- **Dataset entries**:
BEGIN

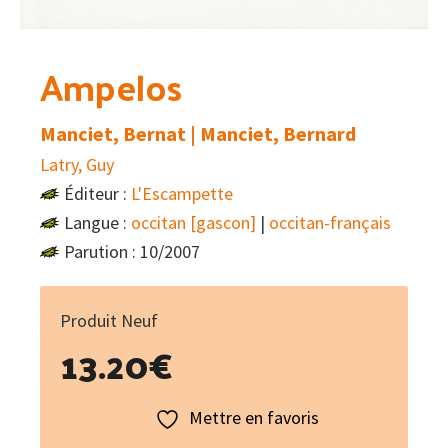
Ampelos
Manciet, Bernat | Manciet, Bernard
Latry, Guy
Éditeur :
L'Escampette
Langue :
occitan [gascon]
|
occitan-français
Parution : 10/2007
Produit Neuf
13.20
€
Mettre en favoris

END

Copy the text of every item above line for line, changing nothing, and leave the pictures out of your answer.

Ampelos
Manciet, Bernat | Manciet, Bernard
Latry, Guy
Éditeur :
L'Escampette
Langue :
occitan [gascon]
|
occitan-français
Parution : 10/2007
Produit Neuf
13.20
€
Mettre en favoris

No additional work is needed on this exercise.